Instructions to follow
Copy each entry verbatim, excluding its images.

Source data

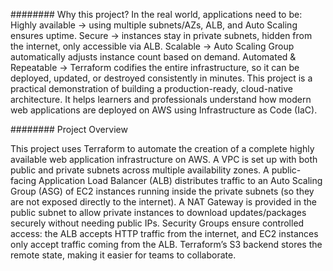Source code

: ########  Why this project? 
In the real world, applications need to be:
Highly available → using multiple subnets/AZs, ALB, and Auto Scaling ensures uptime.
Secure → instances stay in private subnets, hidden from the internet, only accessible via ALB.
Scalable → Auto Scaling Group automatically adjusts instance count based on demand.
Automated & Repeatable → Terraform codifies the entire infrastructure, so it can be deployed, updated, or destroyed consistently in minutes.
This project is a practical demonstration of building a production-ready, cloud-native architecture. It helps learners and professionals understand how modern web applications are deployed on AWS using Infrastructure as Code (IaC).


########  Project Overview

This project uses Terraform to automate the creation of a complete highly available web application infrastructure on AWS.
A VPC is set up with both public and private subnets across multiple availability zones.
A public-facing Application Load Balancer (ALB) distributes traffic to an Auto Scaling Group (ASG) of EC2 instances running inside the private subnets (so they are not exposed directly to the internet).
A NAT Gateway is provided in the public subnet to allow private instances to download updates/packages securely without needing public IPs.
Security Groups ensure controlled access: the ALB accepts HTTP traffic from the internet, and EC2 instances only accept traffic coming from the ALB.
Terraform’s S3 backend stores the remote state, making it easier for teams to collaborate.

Written response
Source code

: ########  Why this project? 
In the real world, applications need to be:
Highly available → using multiple subnets/AZs, ALB, and Auto Scaling ensures uptime.
Secure → instances stay in private subnets, hidden from the internet, only accessible via ALB.
Scalable → Auto Scaling Group automatically adjusts instance count based on demand.
Automated & Repeatable → Terraform codifies the entire infrastructure, so it can be deployed, updated, or destroyed consistently in minutes.
This project is a practical demonstration of building a production-ready, cloud-native architecture. It helps learners and professionals understand how modern web applications are deployed on AWS using Infrastructure as Code (IaC).


########  Project Overview

This project uses Terraform to automate the creation of a complete highly available web application infrastructure on AWS.
A VPC is set up with both public and private subnets across multiple availability zones.
A public-facing Application Load Balancer (ALB) distributes traffic to an Auto Scaling Group (ASG) of EC2 instances running inside the private subnets (so they are not exposed directly to the internet).
A NAT Gateway is provided in the public subnet to allow private instances to download updates/packages securely without needing public IPs.
Security Groups ensure controlled access: the ALB accepts HTTP traffic from the internet, and EC2 instances only accept traffic coming from the ALB.
Terraform’s S3 backend stores the remote state, making it easier for teams to collaborate.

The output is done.